** Supplied passage **
I touched 70kph yesterday, nearly ended up as a hood ornament on an old mini mind, the shout of car down came at the last minute and nearly lost the rear under heavy breaking on the marbles in the middle of the road. Still didn't some one once say it is only at the point closest to death that you feel truly alive?


----------



## TheDoctor (30 Mar 2014)

Done nearly 50mph on a few different bikes over the years, and it's a bit scary.
42mph on a Brompton was a bit


----------



## DCLane (30 Mar 2014)

You never grow out of going downhill fast.

I'm happy to hit 50+mph and still do regularly.


----------



## ayceejay (30 Mar 2014)

Before you lash out a new Pinarello check your brakes. First make sure that your wheels are centralized and then adjust your brakes so that they hit the rims equally. If the brakes pull more on one side than the other this will cause the sensation you describe.


----------



## EltonFrog (30 Mar 2014)

The main thing is you survived it, you didn't crash. You win!


----------



## ColinJ (30 Mar 2014)

oldfatfool said:


> I touched 70kph yesterday, nearly ended up as a hood ornament on an old mini mind, the shout of car down came at the last minute and nearly lost the rear under heavy breaking on the marbles in the middle of the road. Still didn't some one once say it is only at the point closest to death that you feel truly alive?

(Dataset excerpt)
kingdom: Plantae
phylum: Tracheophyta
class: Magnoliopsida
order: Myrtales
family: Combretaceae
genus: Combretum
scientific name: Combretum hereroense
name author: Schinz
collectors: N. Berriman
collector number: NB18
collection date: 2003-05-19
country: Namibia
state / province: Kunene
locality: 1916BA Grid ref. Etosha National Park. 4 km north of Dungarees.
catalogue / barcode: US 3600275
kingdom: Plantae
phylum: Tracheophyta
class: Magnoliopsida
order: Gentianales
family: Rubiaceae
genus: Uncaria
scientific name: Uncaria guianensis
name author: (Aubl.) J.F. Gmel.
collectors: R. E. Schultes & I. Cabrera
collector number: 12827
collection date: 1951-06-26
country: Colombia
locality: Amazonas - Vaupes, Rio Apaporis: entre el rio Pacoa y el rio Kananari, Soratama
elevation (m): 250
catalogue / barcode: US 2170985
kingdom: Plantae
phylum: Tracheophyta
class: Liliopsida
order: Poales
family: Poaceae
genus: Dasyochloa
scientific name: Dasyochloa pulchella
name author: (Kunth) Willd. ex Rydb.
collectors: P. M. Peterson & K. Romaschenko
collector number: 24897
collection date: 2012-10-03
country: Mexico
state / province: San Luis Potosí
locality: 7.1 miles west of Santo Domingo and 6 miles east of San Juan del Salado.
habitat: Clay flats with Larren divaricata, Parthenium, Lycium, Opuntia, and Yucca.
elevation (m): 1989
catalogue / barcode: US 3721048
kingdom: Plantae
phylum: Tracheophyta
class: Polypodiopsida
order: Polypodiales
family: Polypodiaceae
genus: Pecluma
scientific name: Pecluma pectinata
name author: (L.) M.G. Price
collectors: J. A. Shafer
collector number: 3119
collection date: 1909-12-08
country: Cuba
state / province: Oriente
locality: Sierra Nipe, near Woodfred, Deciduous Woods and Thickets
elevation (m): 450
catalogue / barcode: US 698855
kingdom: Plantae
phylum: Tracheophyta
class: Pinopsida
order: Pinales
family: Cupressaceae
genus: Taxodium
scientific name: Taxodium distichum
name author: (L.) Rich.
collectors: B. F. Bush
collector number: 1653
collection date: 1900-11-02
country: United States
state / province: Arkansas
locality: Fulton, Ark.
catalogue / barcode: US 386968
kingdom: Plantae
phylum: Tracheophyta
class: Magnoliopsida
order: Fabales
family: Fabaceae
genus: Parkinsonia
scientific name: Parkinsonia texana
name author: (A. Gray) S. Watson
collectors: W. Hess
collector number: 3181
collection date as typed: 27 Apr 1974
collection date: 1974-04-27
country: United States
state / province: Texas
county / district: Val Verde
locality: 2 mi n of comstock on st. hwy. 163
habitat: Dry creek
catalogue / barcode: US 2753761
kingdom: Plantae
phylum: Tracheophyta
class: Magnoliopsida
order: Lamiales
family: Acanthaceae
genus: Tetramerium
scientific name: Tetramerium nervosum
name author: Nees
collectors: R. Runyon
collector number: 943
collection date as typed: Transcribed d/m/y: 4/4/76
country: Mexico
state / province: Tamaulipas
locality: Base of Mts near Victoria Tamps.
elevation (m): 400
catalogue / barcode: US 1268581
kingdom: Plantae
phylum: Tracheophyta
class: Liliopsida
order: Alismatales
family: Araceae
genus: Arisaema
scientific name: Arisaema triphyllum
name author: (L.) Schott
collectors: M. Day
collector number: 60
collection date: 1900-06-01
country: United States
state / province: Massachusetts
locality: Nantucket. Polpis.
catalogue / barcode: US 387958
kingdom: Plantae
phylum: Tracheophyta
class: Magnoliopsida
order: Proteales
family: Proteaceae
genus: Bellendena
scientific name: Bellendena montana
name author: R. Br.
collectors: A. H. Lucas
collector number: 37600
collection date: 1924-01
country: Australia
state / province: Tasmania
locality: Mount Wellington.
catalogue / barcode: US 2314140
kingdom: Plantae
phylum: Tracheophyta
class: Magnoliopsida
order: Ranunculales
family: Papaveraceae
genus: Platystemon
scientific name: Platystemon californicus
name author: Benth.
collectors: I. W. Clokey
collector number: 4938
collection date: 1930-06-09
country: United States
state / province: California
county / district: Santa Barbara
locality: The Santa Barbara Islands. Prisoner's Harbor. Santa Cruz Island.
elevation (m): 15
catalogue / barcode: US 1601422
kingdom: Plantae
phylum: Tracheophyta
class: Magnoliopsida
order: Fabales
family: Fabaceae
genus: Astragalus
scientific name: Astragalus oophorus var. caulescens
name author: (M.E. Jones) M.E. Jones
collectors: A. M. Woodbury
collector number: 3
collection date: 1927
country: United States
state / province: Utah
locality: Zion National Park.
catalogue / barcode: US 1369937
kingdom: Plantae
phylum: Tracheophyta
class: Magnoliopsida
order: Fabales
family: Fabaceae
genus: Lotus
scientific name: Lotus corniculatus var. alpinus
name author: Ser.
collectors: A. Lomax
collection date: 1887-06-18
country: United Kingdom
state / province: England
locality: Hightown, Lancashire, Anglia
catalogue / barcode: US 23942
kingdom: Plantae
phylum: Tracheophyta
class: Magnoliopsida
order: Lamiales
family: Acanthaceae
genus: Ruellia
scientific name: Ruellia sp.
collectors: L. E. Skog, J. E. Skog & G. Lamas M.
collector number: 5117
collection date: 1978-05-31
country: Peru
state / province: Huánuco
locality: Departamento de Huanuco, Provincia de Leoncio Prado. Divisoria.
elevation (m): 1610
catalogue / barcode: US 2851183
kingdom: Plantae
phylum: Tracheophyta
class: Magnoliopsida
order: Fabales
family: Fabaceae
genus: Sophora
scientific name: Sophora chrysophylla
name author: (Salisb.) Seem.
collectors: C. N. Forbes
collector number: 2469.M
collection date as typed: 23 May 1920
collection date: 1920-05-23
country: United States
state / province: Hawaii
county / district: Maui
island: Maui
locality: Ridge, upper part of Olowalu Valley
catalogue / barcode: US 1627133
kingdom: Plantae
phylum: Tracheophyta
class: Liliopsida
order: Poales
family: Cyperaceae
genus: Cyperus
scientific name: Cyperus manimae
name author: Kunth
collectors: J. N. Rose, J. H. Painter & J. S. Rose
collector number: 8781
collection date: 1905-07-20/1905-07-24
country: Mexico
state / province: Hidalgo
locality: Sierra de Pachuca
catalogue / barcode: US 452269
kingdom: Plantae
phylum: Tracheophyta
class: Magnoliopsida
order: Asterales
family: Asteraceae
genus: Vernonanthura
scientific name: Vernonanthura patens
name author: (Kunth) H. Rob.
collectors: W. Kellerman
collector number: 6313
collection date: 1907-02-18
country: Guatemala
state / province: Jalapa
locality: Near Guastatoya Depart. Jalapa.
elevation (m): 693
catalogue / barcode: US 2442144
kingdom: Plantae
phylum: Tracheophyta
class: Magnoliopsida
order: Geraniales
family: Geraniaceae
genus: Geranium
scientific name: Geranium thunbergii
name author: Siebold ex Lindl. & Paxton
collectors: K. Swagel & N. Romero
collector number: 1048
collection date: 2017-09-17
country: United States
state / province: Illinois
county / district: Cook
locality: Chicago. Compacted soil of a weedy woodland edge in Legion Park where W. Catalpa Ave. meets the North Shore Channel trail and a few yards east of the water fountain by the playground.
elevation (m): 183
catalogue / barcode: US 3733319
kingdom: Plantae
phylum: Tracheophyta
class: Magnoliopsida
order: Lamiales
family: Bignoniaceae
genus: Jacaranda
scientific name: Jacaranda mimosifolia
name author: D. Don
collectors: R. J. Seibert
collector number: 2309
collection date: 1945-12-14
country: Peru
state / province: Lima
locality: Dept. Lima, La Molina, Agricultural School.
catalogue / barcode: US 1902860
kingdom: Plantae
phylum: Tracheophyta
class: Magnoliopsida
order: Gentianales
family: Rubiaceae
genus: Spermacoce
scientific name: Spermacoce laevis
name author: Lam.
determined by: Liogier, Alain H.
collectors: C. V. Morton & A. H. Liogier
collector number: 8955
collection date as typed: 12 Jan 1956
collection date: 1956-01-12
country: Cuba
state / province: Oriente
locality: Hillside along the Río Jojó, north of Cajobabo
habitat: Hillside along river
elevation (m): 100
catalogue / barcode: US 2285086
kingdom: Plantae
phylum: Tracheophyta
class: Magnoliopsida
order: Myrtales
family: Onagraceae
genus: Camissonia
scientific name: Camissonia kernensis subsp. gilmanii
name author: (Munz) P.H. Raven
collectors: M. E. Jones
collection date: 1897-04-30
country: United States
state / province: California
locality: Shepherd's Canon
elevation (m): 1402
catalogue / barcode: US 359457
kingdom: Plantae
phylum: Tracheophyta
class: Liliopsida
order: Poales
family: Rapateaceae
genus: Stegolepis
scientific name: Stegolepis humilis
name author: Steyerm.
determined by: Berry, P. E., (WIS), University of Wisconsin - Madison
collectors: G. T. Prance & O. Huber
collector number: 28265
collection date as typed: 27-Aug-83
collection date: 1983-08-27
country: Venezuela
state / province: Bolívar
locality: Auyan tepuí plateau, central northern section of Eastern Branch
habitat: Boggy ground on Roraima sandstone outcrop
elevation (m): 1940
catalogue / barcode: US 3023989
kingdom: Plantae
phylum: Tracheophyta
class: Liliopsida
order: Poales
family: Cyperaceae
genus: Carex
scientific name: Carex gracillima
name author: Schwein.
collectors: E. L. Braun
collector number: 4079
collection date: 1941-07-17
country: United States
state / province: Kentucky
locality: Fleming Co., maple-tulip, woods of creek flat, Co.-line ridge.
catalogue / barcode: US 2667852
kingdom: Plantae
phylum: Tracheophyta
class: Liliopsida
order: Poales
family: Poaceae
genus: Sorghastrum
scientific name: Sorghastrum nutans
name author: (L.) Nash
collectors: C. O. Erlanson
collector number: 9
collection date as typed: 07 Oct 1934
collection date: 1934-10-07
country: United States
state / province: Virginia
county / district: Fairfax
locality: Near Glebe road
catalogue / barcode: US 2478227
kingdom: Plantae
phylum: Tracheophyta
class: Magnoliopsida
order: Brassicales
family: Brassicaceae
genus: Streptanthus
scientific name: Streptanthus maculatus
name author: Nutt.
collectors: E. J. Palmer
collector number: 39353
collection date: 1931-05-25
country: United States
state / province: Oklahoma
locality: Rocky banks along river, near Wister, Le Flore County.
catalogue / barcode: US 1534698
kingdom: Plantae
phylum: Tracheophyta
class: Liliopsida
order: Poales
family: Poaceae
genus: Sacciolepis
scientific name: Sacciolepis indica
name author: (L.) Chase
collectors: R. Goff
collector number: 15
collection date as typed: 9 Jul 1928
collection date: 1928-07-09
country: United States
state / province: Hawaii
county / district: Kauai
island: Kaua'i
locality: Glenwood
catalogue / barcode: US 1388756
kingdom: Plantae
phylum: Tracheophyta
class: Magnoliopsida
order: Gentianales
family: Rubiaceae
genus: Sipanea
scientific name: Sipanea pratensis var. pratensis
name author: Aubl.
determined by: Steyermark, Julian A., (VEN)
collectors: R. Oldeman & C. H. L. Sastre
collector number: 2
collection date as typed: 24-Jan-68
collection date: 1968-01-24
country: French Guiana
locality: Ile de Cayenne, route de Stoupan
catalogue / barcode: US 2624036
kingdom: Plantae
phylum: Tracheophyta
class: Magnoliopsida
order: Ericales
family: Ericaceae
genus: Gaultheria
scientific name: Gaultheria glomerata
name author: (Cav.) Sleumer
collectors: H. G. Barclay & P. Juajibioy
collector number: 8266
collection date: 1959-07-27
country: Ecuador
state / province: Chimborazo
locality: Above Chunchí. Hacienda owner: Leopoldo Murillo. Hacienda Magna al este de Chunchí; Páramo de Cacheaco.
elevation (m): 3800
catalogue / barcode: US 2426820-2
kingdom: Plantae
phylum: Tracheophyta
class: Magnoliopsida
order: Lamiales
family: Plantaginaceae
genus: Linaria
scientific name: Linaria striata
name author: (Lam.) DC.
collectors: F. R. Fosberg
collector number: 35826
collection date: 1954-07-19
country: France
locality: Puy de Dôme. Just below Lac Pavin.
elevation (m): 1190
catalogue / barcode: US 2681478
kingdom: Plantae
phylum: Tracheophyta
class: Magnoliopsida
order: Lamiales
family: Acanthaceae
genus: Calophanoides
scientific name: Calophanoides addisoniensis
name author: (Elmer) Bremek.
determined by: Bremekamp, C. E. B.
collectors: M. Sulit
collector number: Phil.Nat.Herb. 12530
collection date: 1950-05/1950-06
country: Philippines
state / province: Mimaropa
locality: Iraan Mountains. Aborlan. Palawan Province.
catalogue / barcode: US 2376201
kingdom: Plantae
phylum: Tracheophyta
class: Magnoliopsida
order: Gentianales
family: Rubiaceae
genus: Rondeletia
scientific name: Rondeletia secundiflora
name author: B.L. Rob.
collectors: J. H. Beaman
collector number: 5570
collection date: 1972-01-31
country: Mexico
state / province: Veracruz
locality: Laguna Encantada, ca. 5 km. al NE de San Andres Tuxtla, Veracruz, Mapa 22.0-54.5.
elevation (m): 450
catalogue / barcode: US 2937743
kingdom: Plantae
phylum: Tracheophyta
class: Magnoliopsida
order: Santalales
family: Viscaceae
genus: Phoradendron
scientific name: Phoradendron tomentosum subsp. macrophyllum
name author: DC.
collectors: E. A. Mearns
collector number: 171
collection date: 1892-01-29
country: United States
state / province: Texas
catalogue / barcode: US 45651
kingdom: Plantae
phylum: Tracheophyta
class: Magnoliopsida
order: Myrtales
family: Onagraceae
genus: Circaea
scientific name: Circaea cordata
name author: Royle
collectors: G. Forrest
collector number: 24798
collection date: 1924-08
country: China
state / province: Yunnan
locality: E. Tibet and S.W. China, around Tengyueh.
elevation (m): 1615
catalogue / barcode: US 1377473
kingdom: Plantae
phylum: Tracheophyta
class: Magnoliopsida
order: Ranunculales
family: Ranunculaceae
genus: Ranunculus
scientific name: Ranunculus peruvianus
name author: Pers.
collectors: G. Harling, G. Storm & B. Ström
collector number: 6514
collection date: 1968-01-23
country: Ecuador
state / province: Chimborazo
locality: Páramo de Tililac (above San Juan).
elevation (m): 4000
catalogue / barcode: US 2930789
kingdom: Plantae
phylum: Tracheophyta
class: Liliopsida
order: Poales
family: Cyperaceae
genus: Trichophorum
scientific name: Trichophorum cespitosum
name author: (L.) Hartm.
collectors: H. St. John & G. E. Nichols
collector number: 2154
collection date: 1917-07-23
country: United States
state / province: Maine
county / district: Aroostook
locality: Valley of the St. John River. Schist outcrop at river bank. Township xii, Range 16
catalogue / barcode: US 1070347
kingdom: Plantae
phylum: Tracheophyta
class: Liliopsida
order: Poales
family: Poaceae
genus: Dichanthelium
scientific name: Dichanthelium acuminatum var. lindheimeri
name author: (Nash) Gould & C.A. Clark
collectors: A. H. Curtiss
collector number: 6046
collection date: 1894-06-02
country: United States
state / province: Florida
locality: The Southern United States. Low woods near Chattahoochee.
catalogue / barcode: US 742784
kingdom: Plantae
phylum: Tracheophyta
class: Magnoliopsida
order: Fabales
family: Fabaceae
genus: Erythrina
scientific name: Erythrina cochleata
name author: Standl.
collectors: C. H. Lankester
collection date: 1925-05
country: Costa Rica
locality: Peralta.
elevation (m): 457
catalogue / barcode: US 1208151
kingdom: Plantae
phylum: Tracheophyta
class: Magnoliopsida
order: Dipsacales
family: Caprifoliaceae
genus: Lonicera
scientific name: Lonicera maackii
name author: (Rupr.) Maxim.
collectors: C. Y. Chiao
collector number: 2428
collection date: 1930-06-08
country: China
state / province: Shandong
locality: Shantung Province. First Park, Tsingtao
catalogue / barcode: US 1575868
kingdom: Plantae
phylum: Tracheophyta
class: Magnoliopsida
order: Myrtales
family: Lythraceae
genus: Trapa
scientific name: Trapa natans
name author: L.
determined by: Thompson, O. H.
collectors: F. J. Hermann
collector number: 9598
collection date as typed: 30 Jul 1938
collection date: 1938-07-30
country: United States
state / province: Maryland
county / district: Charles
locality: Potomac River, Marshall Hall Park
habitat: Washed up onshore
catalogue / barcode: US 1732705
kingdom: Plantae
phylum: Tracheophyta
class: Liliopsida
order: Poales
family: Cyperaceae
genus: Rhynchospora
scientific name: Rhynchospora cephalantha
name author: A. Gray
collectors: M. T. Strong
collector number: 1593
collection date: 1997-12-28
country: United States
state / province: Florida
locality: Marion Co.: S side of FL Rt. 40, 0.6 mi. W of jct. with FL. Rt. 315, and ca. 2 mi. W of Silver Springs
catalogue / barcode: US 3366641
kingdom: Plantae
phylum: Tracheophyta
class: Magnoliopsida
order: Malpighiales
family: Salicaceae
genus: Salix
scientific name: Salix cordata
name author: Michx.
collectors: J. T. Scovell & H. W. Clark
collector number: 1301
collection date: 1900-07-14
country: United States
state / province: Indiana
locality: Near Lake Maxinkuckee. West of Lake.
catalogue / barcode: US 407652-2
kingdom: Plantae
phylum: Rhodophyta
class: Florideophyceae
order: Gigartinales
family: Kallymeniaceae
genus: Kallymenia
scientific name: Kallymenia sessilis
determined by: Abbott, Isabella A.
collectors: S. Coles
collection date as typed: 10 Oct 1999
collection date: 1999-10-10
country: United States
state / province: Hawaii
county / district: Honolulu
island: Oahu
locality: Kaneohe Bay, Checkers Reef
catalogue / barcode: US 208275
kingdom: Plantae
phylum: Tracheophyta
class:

** Set exercise **
Rewrite everything in the cycling forum thread from "## TheDoctor (30" down to "DCLane (30 Mar 2014)", changing "Brompton" to "folding bike".

** The answer **
## TheDoctor (30 Mar 2014)

Done nearly 50mph on a few different bikes over the years, and it's a bit scary.
42mph on a folding bike was a bit


----------



## DCLane (30 Mar 2014)